Une méta-analyse opposée

De même, « il aurait fallu analyser des lots de rats nourris avec différentes variétés conventionnelles de maïs, en plus de celle transgénique, pour mesurer la variation biologique ». Agnès Ricroch se demande également pourquoi les auteurs ne montrent pas la photo des rats nourris sans OGM. « On y aurait peut-être vu des tumeurs non dues au maïs transgénique, qui nourrit des millions d’animaux depuis 2001 dans le monde. Aucun scientifique (anglo-saxon, canadien, etc.) n’est pour l’heure convaincu par ces expérimentations, ni par les statistiques (sans écart type) qui en découlent », tient-elle à préciser.

Une méta-analyse conduite par son équipe, publiée en ligne en décembre 2011, a examiné 24 études réalisées auprès d’animaux nourris avec différentes variétés transgéniques sur de longues périodes. Elles arrivent à la même conclusion : « Il n’y a pas d’effet du transgène sur des paramètres mesurés chez les animaux testés ; les différences mineures observées tombent dans la gamme des variations biologiques. »

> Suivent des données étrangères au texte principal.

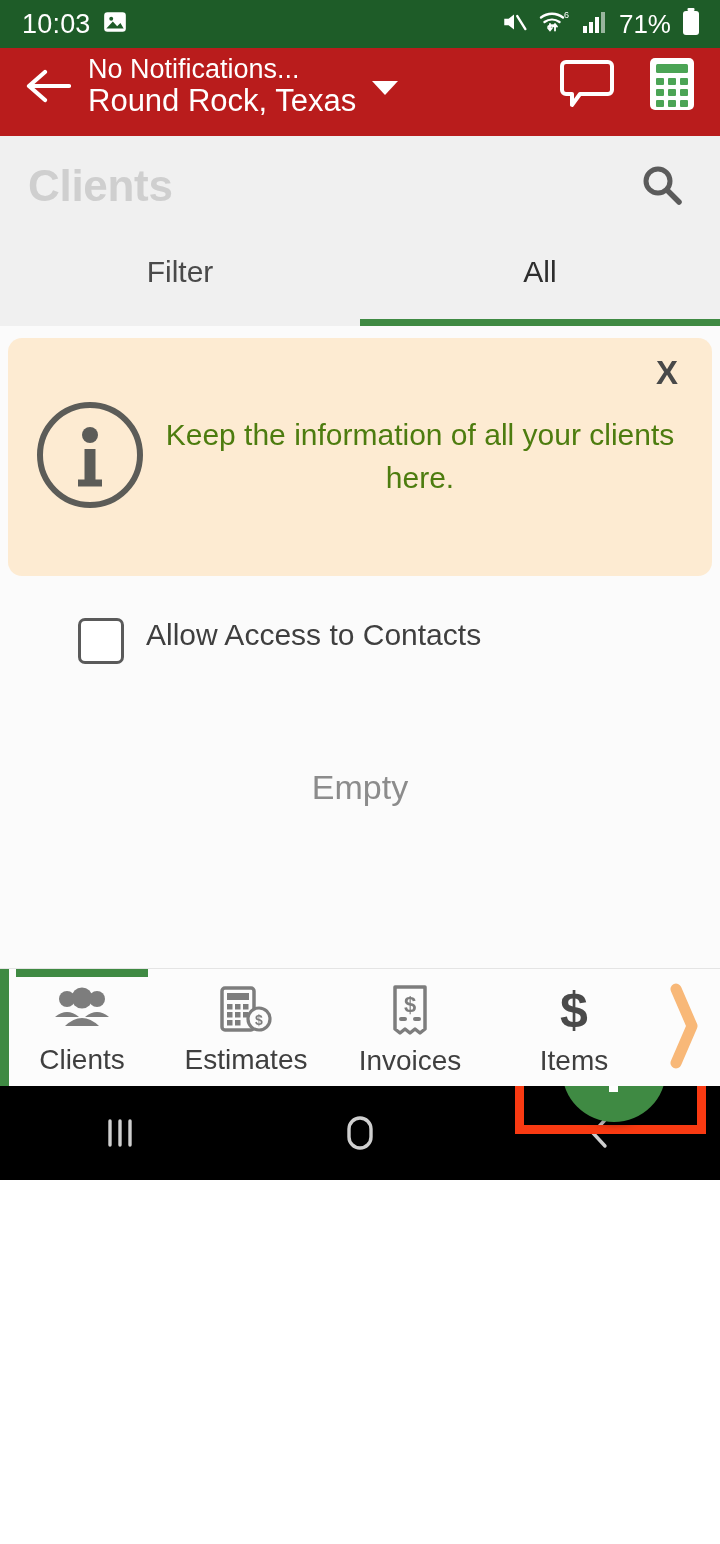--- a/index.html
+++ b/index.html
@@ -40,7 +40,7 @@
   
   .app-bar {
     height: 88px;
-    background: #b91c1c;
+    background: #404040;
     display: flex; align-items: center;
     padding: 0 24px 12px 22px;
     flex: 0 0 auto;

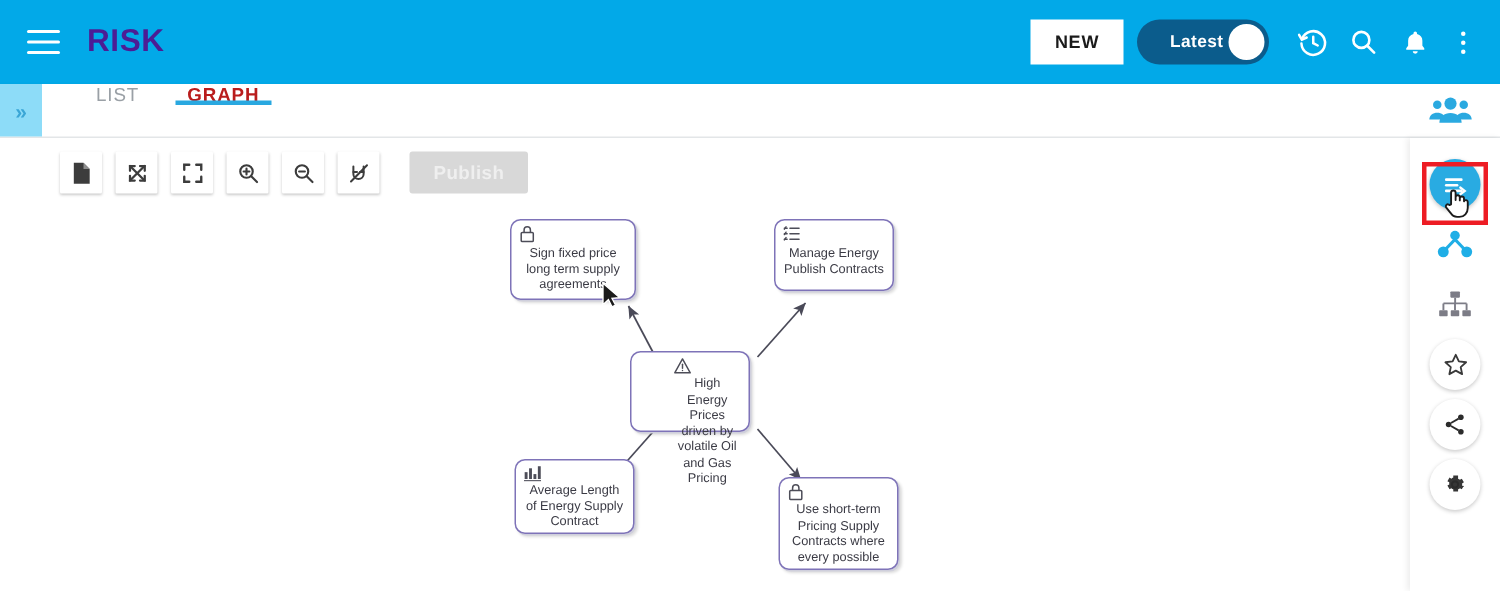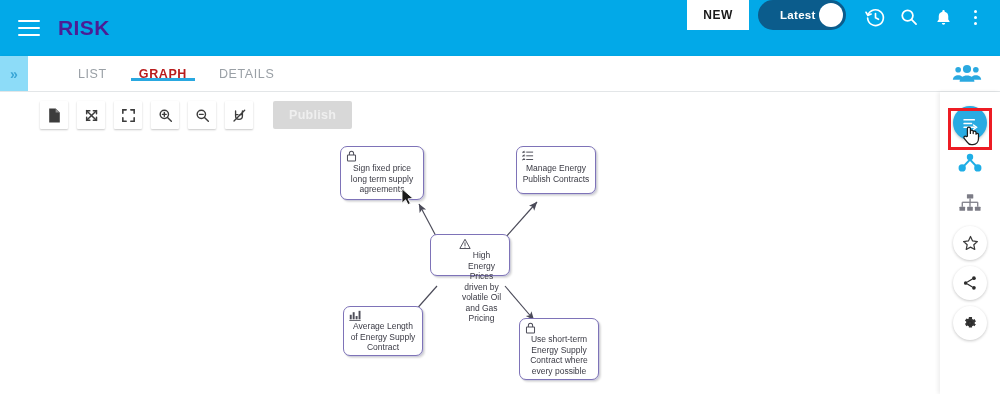--- a/index.html
+++ b/index.html
@@ -27,7 +27,7 @@
     color: #4c1d95; font-size: 21px; font-weight: bold; letter-spacing: .4px;
   }
   .header-right {
-    margin-left: auto; display: flex; align-items: flex-start; gap: 0;
+    margin-left: auto; display: flex; align-items: center; gap: 0;
     padding-right: 14px; height: 100%;
   }
   .new-btn {

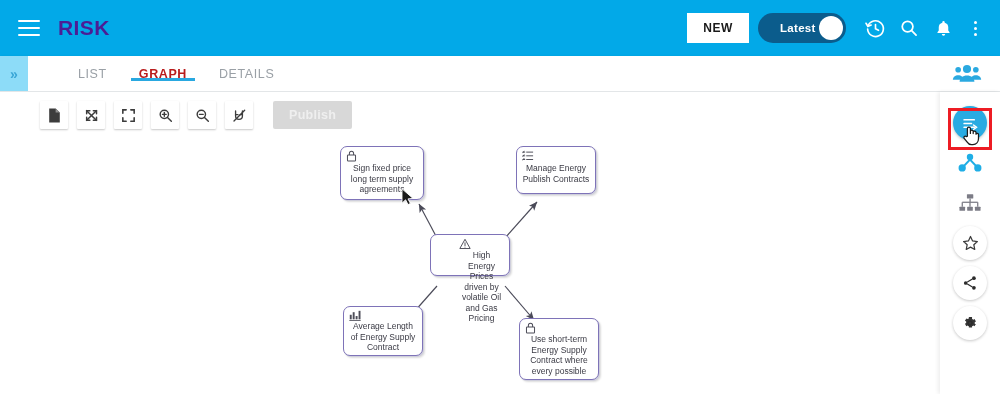--- a/index.html
+++ b/index.html
@@ -71,7 +71,7 @@
     display: flex; align-items: center; justify-content: center;
     font-size: 14px; font-weight: bold; cursor: pointer;
   }
-  .tabs { display: flex; align-items: center; padding-left: 34px; }
+  .tabs { display: flex; align-items: flex-start; padding-left: 20px; }
   .tab {
     display: flex; align-items: center; padding: 0 16px;
     font-size: 12.5px; letter-spacing: .6px; color: #9aa0a6; cursor: pointer;

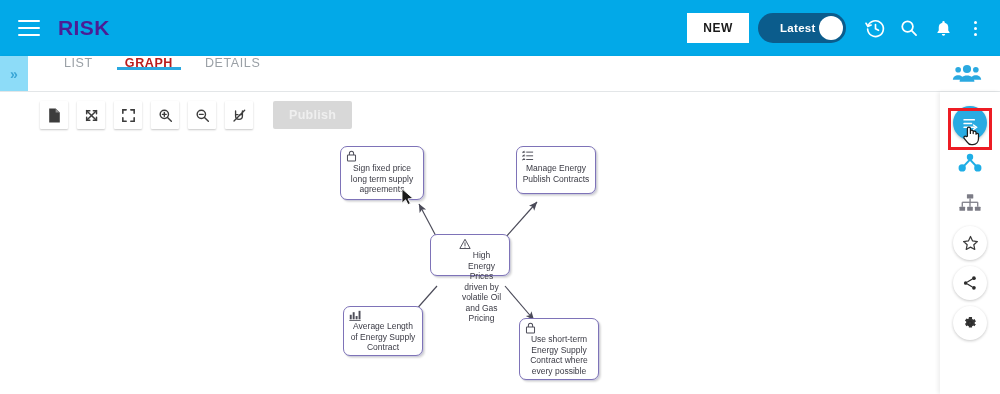--- a/index.html
+++ b/index.html
@@ -202,7 +202,6 @@
     <div class="tabs">
       <div class="tab">LIST</div>
       <div class="tab active">GRAPH</div>
-      <div class="tab">DETAILS</div>
     </div>
     <div class="people-icon">
       <svg width="30" height="20" viewBox="0 0 34 22" fill="#2aa9e0">

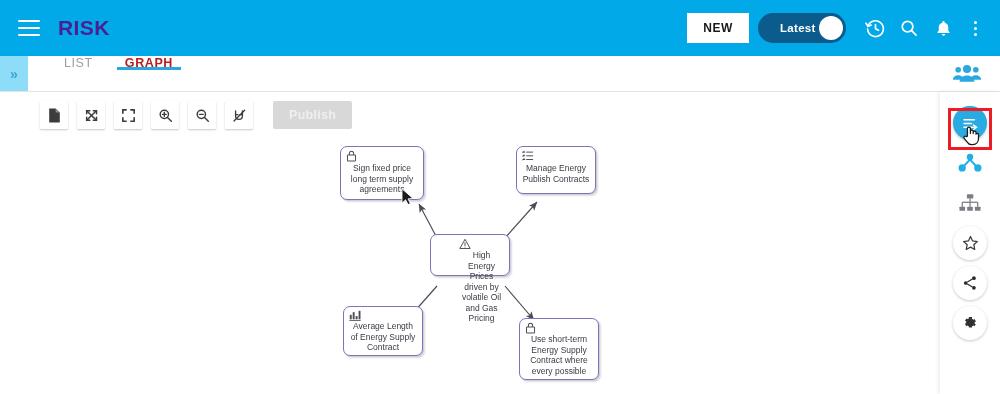--- a/index.html
+++ b/index.html
@@ -318,7 +318,7 @@
       <div class="ntext">Manage Energy Publish Contracts</div>
     </div>
 
-    <div class="node" style="left:430px;top:96px;width:80px;height:42px;padding-left:28px;">
+    <div class="node" style="left:420px;top:96px;width:80px;height:54px;padding-left:28px;">
       <div class="nicon">
         <svg width="12" height="12" viewBox="0 0 13 13" fill="none" stroke="#4d4d58" stroke-width="1.05" stroke-linejoin="round">
           <path d="M6.5 1.4 L12.1 11.4 H0.9 Z"></path>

Vers des expertises mieux réglementées ?

Pour autant, faut-il réviser les procédures d’homologation des OGM en Europe ?

À la suite de la publication de Gilles-Éric Séralini, le gouvernement français a demandé aux autorités européennes de « renforcer, dans les meilleurs délais, l’évaluation des risques sanitaires et environnementaux » des OGM. Le Premier ministre, Jean-Marc Ayrault, a précisé la semaine dernière à Dijon que, « si les résultats [de cette étude] sont concluants, Stéphane Le Foll défendra au niveau européen l’interdiction de ces OGM ». C’est d’ailleurs, pour le ministre de l’Agriculture, « un vrai sujet ».

En fonction de l’avis de l’Anses, le gouvernement « demandera aux autorités européennes de prendre toutes les mesures nécessaires en termes de protection de la santé humaine et animale, mesures qui pourront aller jusqu’à suspendre en urgence l’autorisation d’importation dans l’Union du maïs NK603, dans l’attente d’un réexamen de ce produit sur la base de méthodes d’évaluation renforcées ». Une étude critiquée pour sa méthodologie par des experts mais qui fait déjà beaucoup de bruit à l’échelle mondiale et qui soulève néanmoins le problème de l’indépendance de certaines expertises scientifiques.

Les aliments OGM dans le monde

Selon le rapport annuel 2011 de l’International Service for the Acquisition of Agri-biotech Applications (Isaaa), les cultures transgéniques auraient augmenté de 8 % en 1 an, occupant dans le monde entier une surface de 160 millions d’hectares dans 29 pays. Les cultures OGM actuelles (maïs, soja, coton, colza), destinées entre autres à l’alimentation animale, représenteraient 10 % des surfaces cultivées dans le monde.